$H$ is an Hilbert space in which $\{h_n\}_1^\infty$ is weakly converges, I have a problem understanding a step in the proof for the proposition which claims that $\sup_{n\in \mathbb{N}}\|h_n\| < \infty$ i.e $\{h_n\}_1^\infty$ is bounded.

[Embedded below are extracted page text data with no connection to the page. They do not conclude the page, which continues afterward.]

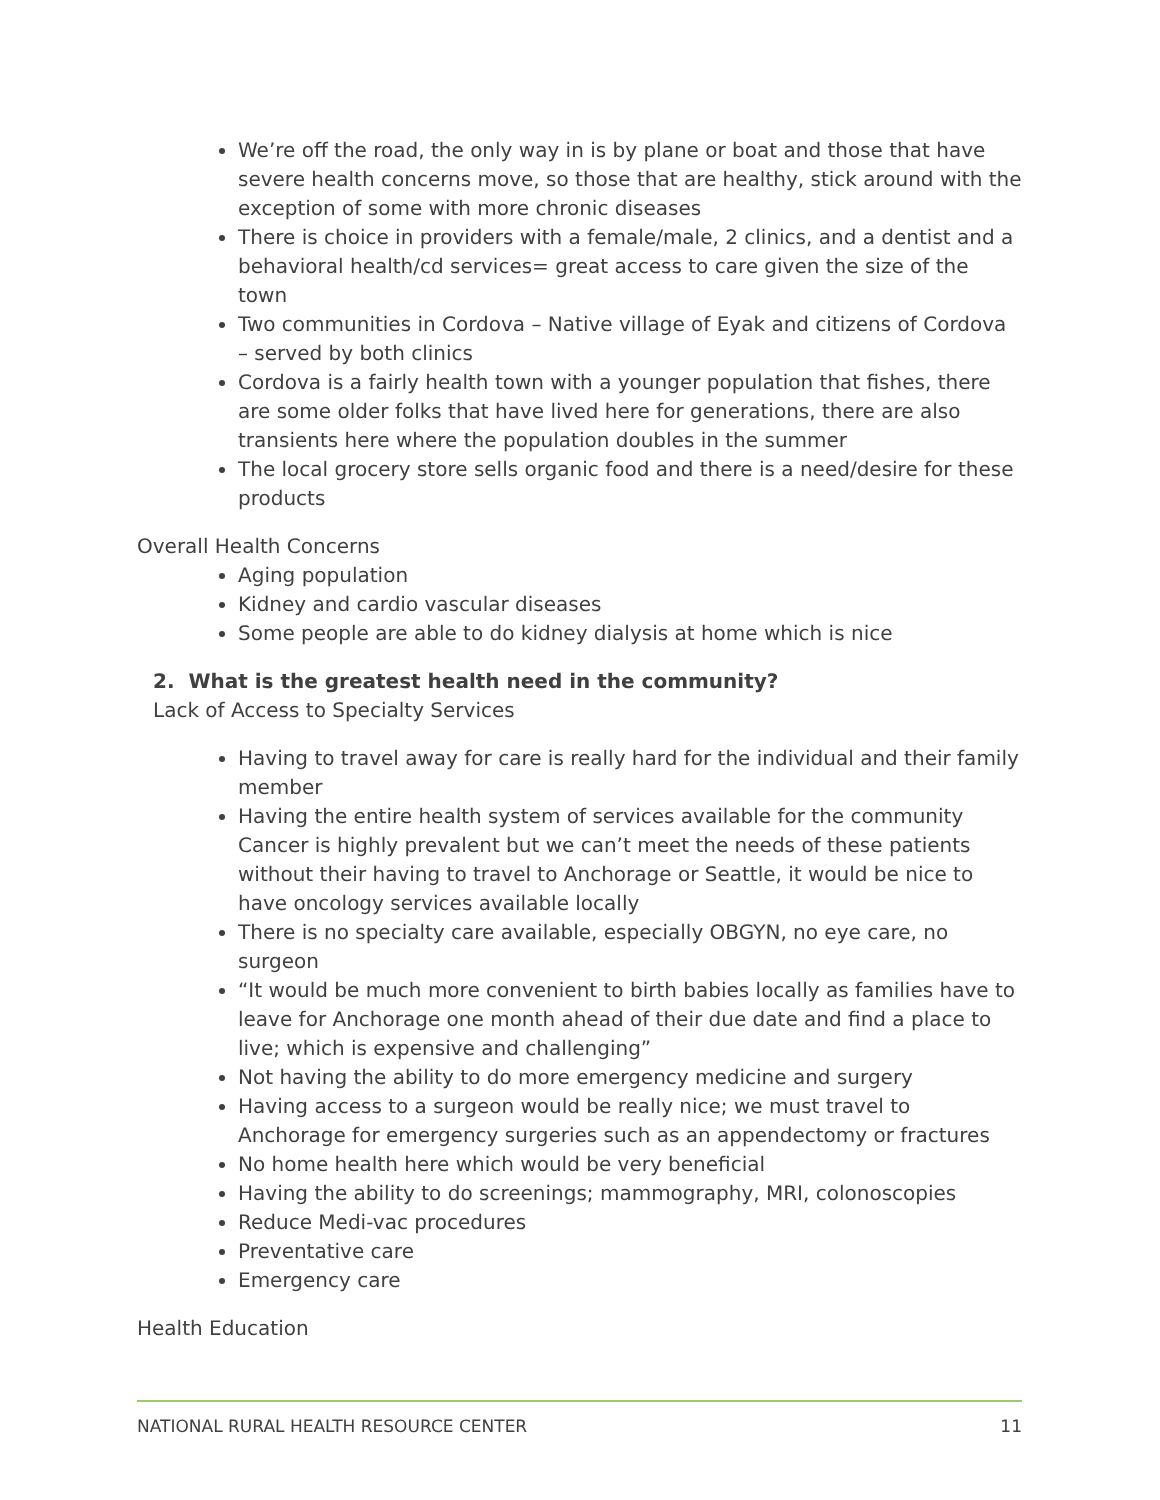We’re off the road, the only way in is by plane or boat and those that have severe health concerns move, so those that are healthy, stick around with the exception of some with more chronic diseases
There is choice in providers with a female/male, 2 clinics, and a dentist and a behavioral health/cd services= great access to care given the size of the town
Two communities in Cordova – Native village of Eyak and citizens of Cordova – served by both clinics
Cordova is a fairly health town with a younger population that fishes, there are some older folks that have lived here for generations, there are also transients here where the population doubles in the summer
The local grocery store sells organic food and there is a need/desire for these products
Overall Health Concerns
Aging population
Kidney and cardio vascular diseases
Some people are able to do kidney dialysis at home which is nice
2. What is the greatest health need in the community?
Lack of Access to Specialty Services
Having to travel away for care is really hard for the individual and their family member
Having the entire health system of services available for the community Cancer is highly prevalent but we can’t meet the needs of these patients without their having to travel to Anchorage or Seattle, it would be nice to have oncology services available locally
There is no specialty care available, especially OBGYN, no eye care, no surgeon
“It would be much more convenient to birth babies locally as families have to leave for Anchorage one month ahead of their due date and find a place to live; which is expensive and challenging”
Not having the ability to do more emergency medicine and surgery
Having access to a surgeon would be really nice; we must travel to Anchorage for emergency surgeries such as an appendectomy or fractures
No home health here which would be very beneficial
Having the ability to do screenings; mammography, MRI, colonoscopies
Reduce Medi-vac procedures
Preventative care
Emergency care
Health Education
NATIONAL RURAL HEALTH RESOURCE CENTER 11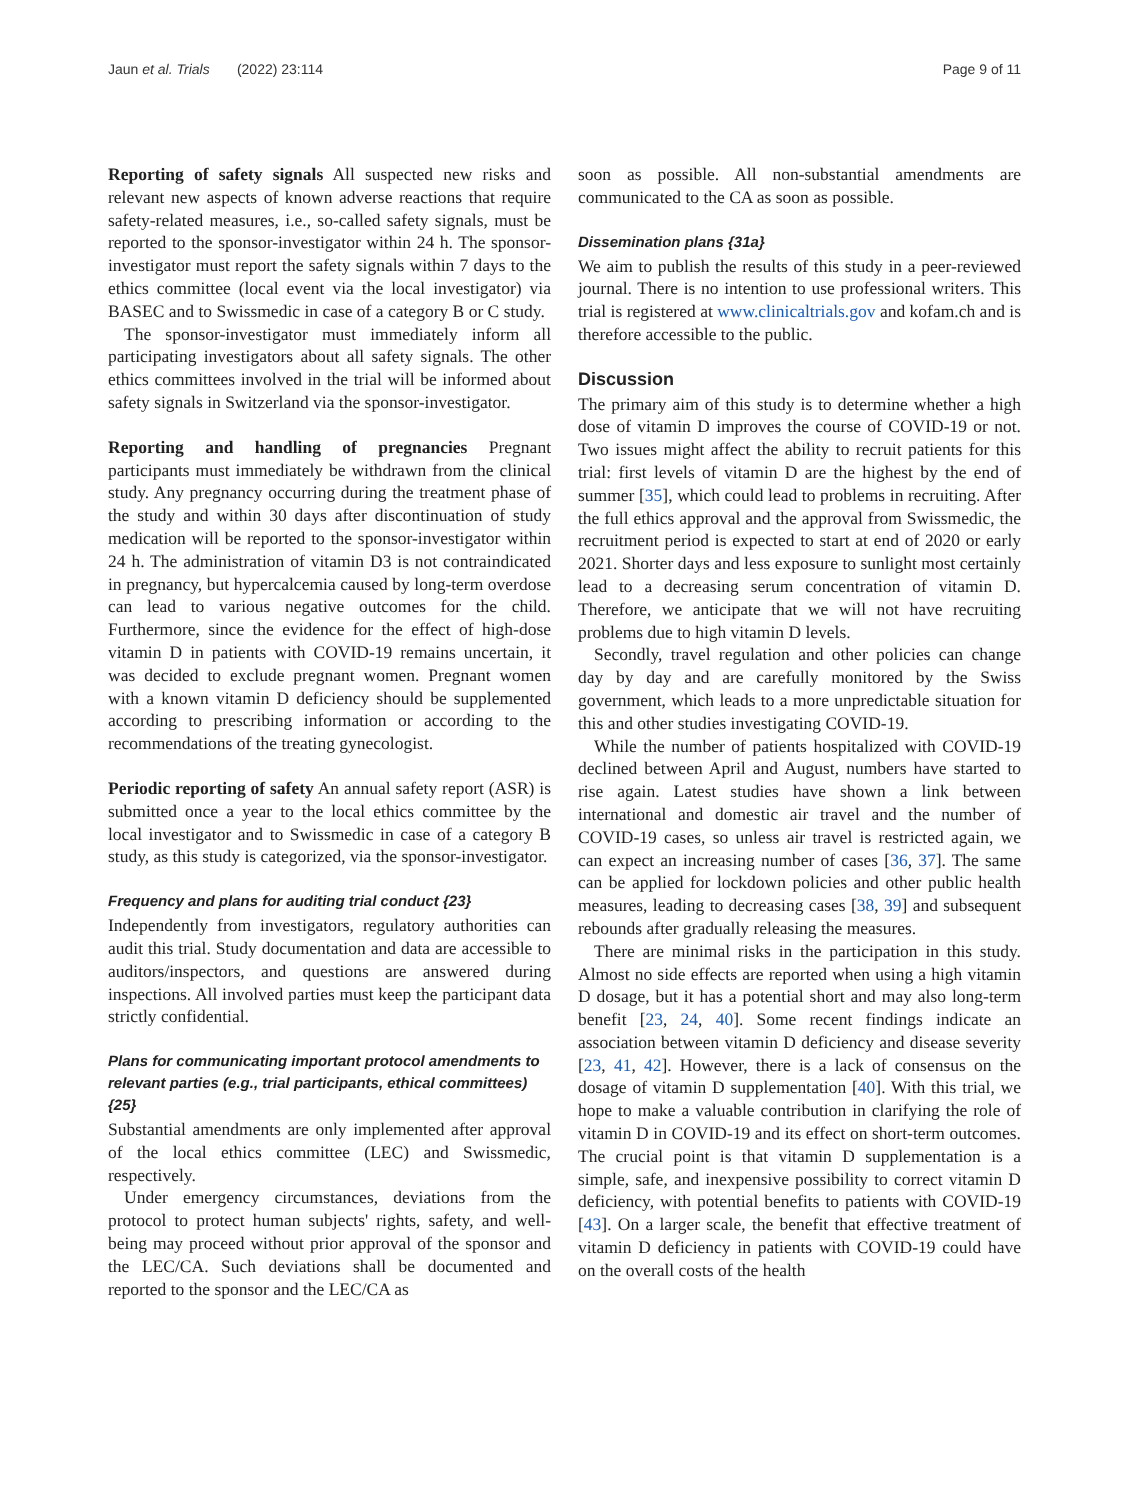Jaun et al. Trials (2022) 23:114 Page 9 of 11
Reporting of safety signals All suspected new risks and relevant new aspects of known adverse reactions that require safety-related measures, i.e., so-called safety signals, must be reported to the sponsor-investigator within 24 h. The sponsor-investigator must report the safety signals within 7 days to the ethics committee (local event via the local investigator) via BASEC and to Swissmedic in case of a category B or C study.
The sponsor-investigator must immediately inform all participating investigators about all safety signals. The other ethics committees involved in the trial will be informed about safety signals in Switzerland via the sponsor-investigator.
Reporting and handling of pregnancies Pregnant participants must immediately be withdrawn from the clinical study. Any pregnancy occurring during the treatment phase of the study and within 30 days after discontinuation of study medication will be reported to the sponsor-investigator within 24 h. The administration of vitamin D3 is not contraindicated in pregnancy, but hypercalcemia caused by long-term overdose can lead to various negative outcomes for the child. Furthermore, since the evidence for the effect of high-dose vitamin D in patients with COVID-19 remains uncertain, it was decided to exclude pregnant women. Pregnant women with a known vitamin D deficiency should be supplemented according to prescribing information or according to the recommendations of the treating gynecologist.
Periodic reporting of safety An annual safety report (ASR) is submitted once a year to the local ethics committee by the local investigator and to Swissmedic in case of a category B study, as this study is categorized, via the sponsor-investigator.
Frequency and plans for auditing trial conduct {23}
Independently from investigators, regulatory authorities can audit this trial. Study documentation and data are accessible to auditors/inspectors, and questions are answered during inspections. All involved parties must keep the participant data strictly confidential.
Plans for communicating important protocol amendments to relevant parties (e.g., trial participants, ethical committees) {25}
Substantial amendments are only implemented after approval of the local ethics committee (LEC) and Swissmedic, respectively.
Under emergency circumstances, deviations from the protocol to protect human subjects' rights, safety, and well-being may proceed without prior approval of the sponsor and the LEC/CA. Such deviations shall be documented and reported to the sponsor and the LEC/CA as
soon as possible. All non-substantial amendments are communicated to the CA as soon as possible.
Dissemination plans {31a}
We aim to publish the results of this study in a peer-reviewed journal. There is no intention to use professional writers. This trial is registered at www.clinicaltrials.gov and kofam.ch and is therefore accessible to the public.
Discussion
The primary aim of this study is to determine whether a high dose of vitamin D improves the course of COVID-19 or not. Two issues might affect the ability to recruit patients for this trial: first levels of vitamin D are the highest by the end of summer [35], which could lead to problems in recruiting. After the full ethics approval and the approval from Swissmedic, the recruitment period is expected to start at end of 2020 or early 2021. Shorter days and less exposure to sunlight most certainly lead to a decreasing serum concentration of vitamin D. Therefore, we anticipate that we will not have recruiting problems due to high vitamin D levels.
Secondly, travel regulation and other policies can change day by day and are carefully monitored by the Swiss government, which leads to a more unpredictable situation for this and other studies investigating COVID-19.
While the number of patients hospitalized with COVID-19 declined between April and August, numbers have started to rise again. Latest studies have shown a link between international and domestic air travel and the number of COVID-19 cases, so unless air travel is restricted again, we can expect an increasing number of cases [36, 37]. The same can be applied for lockdown policies and other public health measures, leading to decreasing cases [38, 39] and subsequent rebounds after gradually releasing the measures.
There are minimal risks in the participation in this study. Almost no side effects are reported when using a high vitamin D dosage, but it has a potential short and may also long-term benefit [23, 24, 40]. Some recent findings indicate an association between vitamin D deficiency and disease severity [23, 41, 42]. However, there is a lack of consensus on the dosage of vitamin D supplementation [40]. With this trial, we hope to make a valuable contribution in clarifying the role of vitamin D in COVID-19 and its effect on short-term outcomes. The crucial point is that vitamin D supplementation is a simple, safe, and inexpensive possibility to correct vitamin D deficiency, with potential benefits to patients with COVID-19 [43]. On a larger scale, the benefit that effective treatment of vitamin D deficiency in patients with COVID-19 could have on the overall costs of the health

The proof defines $F_n:= \{g\in H : \forall k\in \mathbb{N} : \frac{|\langle g,h_k|\rangle}{\|g\|} \le n \}$ and shows that $F_n$ is a closed set in $H$ and $H = \bigcup_{n\in \mathbb{N}} F_n$. So , Baire's category theorem promises that there is $n_0$ such that $\mathrm{int}(\overline {F_{n_0}}) = \mathrm{int}(F_{n_0})\neq \emptyset$ (since $F_n$ are closed) thus $\exists g_0\in F_{n_0} , \exists r>0 : \overline{B(g_0,r)}\subseteq F_{n_0}$. Since $\overline{B(g_0,r)} = \{g_0 +f : \|f\|\le r\}$ we get the first bound:
$\forall f\in \overline{B(0,r)}:|\langle f,h_k \rangle| =|\langle f+g_0,h_k \rangle - \langle g_0,h_k \rangle| \le |\langle f+g_0,h_k \rangle |+| \langle g_0,h_k \rangle|$
$\le \|f+g_0\|n_0 + \|g_0\|n_0 \le _0(2\|g_0\| + \|f\|) \le n_0(2\|g_0\| + r).$
Now for the problematic part, the proof I was introduced with claim that $\sup_{f\in \overline{B(0,r)}} |\langle f,h_k\rangle| =r\cdot \|h_k\|$ but I don't understand how does one show the equality , the inequality $\sup_{f\in \overline{B(0,r)}} |\langle f,h_k\rangle| \le r\cdot \|h_k\|$ can be showed by Cauchy Schwartz theorem, but I don't see how to show this equality.
Just i order to finish the proof: with that equality one get that $\forall k \in \mathbb{N} : \|h_k\| \le n_0 (\frac{2\|g_0\|}{r} + 1)$.
If $h_k=0$ this is trivial. Assume $h_k \neq 0$. Let $f=\frac {r h_k} {\|h_k\|}$. Then $\|f\| \leq r$. Hence $\sup \{\langle f, h_k \rangle: f \in \overline { B(0,r)}\} \geq \langle f, h_k \rangle $ Compute this last expression to finish the proof.